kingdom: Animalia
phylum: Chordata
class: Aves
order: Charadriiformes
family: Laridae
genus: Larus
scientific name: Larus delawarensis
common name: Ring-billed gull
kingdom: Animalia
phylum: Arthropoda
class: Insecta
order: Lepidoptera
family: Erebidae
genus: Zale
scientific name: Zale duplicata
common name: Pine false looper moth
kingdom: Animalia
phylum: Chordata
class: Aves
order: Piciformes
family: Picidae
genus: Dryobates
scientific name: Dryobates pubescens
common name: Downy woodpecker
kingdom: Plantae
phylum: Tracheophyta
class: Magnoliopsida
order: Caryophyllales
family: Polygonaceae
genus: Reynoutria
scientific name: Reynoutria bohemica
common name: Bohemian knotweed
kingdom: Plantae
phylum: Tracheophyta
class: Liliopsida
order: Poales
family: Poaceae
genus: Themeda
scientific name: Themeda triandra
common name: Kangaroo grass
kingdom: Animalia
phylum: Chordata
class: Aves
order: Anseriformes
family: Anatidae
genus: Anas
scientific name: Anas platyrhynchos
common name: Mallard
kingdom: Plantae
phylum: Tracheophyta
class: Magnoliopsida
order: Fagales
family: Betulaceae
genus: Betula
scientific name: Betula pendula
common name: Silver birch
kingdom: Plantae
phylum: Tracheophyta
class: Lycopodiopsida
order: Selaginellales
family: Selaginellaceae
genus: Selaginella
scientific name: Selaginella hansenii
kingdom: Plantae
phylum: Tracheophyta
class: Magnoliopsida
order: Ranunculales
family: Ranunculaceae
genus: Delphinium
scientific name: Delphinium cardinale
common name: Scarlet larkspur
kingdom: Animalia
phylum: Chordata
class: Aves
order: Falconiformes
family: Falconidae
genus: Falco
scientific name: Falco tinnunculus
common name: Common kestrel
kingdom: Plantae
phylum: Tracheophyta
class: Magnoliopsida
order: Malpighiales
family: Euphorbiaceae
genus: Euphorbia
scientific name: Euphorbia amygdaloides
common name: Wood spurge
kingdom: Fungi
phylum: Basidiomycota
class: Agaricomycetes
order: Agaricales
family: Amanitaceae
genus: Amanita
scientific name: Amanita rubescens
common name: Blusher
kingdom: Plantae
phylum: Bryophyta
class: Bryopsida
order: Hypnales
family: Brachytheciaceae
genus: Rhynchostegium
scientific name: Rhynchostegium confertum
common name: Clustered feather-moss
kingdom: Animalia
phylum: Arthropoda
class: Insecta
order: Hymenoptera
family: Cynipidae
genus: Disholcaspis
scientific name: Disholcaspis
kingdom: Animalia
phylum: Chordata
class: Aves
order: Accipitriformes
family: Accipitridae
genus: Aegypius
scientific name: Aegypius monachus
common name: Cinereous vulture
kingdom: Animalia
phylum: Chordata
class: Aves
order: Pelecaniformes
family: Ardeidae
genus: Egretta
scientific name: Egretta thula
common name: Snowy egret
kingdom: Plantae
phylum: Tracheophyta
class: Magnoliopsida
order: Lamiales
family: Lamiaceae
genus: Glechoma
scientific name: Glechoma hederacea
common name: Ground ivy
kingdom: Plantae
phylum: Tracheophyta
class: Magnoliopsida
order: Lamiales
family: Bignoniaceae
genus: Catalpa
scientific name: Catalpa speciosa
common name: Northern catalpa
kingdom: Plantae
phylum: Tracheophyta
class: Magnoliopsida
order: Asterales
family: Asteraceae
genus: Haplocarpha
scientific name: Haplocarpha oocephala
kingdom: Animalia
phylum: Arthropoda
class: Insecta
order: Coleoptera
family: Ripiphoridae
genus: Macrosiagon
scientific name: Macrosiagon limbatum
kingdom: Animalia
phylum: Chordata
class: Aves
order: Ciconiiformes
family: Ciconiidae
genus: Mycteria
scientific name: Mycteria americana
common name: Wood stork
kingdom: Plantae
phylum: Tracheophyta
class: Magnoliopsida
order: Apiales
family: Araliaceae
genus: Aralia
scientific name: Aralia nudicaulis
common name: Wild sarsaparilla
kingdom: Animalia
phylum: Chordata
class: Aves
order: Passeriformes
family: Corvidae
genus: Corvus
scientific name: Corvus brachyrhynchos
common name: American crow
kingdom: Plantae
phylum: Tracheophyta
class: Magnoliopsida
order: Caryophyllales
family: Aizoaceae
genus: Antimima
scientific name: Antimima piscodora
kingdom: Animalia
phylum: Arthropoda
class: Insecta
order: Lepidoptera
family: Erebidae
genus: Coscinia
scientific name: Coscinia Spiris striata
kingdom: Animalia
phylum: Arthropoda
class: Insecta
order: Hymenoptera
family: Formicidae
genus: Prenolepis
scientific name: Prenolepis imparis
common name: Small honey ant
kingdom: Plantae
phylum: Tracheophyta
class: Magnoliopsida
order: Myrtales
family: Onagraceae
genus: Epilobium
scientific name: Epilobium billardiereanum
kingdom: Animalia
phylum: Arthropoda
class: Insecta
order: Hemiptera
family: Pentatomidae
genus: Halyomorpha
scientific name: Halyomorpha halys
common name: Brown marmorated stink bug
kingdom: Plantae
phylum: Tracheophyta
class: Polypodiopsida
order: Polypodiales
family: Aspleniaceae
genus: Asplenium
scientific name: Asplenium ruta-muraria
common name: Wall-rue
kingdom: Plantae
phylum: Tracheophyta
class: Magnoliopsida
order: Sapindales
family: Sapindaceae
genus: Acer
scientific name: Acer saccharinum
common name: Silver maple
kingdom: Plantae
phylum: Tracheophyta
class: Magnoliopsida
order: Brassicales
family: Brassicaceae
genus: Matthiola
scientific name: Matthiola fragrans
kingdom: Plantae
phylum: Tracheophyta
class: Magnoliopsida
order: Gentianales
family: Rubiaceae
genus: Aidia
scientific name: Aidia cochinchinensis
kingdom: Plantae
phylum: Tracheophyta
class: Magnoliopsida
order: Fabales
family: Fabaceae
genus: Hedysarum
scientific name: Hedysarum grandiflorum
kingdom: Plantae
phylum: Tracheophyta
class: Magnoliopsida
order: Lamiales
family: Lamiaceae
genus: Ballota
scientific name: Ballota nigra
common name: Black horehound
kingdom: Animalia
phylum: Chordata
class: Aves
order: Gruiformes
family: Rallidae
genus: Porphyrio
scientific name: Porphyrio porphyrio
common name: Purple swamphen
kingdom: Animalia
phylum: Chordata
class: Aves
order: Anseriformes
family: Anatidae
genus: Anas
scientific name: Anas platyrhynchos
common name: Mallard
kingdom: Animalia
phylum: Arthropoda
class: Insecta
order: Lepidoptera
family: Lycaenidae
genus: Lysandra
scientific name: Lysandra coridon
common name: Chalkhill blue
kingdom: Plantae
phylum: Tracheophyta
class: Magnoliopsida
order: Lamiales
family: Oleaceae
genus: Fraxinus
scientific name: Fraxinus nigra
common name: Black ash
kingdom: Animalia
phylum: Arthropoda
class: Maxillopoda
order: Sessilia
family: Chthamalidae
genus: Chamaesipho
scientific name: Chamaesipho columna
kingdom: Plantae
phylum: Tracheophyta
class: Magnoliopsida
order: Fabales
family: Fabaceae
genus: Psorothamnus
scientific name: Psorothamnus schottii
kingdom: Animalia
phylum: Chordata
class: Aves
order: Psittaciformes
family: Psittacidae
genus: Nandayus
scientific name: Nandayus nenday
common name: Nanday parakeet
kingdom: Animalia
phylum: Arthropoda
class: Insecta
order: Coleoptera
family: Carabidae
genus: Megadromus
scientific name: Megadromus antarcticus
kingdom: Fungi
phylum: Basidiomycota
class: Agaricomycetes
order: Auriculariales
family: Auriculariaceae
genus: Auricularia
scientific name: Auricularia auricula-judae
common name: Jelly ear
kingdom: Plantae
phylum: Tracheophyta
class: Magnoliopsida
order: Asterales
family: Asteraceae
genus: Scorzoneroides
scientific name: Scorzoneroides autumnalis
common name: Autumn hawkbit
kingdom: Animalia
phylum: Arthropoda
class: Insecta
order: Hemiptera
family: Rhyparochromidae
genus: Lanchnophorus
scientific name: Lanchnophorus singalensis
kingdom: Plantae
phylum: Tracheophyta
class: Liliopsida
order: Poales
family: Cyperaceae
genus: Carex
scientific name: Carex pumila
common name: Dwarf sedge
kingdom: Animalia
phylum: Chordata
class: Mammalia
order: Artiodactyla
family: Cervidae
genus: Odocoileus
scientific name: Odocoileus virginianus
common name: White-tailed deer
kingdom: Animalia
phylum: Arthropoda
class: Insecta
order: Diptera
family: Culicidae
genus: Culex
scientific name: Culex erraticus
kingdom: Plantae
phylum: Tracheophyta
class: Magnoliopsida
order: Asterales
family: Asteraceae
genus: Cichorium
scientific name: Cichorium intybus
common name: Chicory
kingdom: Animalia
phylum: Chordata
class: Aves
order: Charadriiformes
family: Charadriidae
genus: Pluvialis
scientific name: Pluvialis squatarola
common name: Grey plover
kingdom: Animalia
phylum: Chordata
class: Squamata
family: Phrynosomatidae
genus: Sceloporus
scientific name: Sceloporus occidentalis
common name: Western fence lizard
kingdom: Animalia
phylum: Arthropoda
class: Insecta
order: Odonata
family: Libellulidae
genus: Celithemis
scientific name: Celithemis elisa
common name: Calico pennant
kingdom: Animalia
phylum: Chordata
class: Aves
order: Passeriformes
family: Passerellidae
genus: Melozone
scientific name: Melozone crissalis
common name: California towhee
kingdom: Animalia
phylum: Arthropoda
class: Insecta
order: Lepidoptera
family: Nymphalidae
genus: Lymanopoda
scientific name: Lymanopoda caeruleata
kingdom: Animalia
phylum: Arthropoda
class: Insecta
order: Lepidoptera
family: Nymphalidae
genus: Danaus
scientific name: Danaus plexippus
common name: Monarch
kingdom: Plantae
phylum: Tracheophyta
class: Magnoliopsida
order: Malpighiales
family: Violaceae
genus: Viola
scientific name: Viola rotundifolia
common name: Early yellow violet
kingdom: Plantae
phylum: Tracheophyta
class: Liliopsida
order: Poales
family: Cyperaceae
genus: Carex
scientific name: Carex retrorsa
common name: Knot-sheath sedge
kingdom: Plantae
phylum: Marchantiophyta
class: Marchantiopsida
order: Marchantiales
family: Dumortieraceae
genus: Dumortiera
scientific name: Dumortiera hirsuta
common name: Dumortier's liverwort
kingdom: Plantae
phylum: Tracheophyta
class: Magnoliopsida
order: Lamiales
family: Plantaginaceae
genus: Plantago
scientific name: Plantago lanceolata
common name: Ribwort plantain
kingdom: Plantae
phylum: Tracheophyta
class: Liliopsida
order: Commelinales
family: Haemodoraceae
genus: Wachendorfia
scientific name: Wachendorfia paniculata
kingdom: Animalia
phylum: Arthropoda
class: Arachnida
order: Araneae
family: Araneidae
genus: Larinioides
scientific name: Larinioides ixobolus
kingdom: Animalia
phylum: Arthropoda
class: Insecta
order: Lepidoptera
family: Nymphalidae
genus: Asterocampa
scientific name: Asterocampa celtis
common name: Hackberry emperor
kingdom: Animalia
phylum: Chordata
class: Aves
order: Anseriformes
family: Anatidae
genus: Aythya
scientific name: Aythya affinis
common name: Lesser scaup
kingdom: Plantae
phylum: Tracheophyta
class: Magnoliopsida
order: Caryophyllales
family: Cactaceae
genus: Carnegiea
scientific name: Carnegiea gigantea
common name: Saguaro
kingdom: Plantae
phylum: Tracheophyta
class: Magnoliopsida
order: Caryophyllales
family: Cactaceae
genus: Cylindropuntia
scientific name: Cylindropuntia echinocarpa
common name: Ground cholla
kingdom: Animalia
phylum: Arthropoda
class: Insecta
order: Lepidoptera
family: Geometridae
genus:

☆ ☆ ☆ ☆ ☆

TASK OBJECTIVE – Render the data from the line with "family: Amanitaceae" to the line with "scientific name: Disholcaspis", both ends included, as a two-column CSV with the headers rank and name. Give each line its own row, put each value in a single quoted field, and replace any line breaks with spaces.

ANSWER TO THIS EXERCISE –
rank,name
"family:","Amanitaceae"
"genus:","Amanita"
"scientific name:","Amanita rubescens"
"common name:","Blusher"
"kingdom:","Plantae"
"phylum:","Bryophyta"
"class:","Bryopsida"
"order:","Hypnales"
"family:","Brachytheciaceae"
"genus:","Rhynchostegium"
"scientific name:","Rhynchostegium confertum"
"common name:","Clustered feather-moss"
"kingdom:","Animalia"
"phylum:","Arthropoda"
"class:","Insecta"
"order:","Hymenoptera"
"family:","Cynipidae"
"genus:","Disholcaspis"
"scientific name:","Disholcaspis"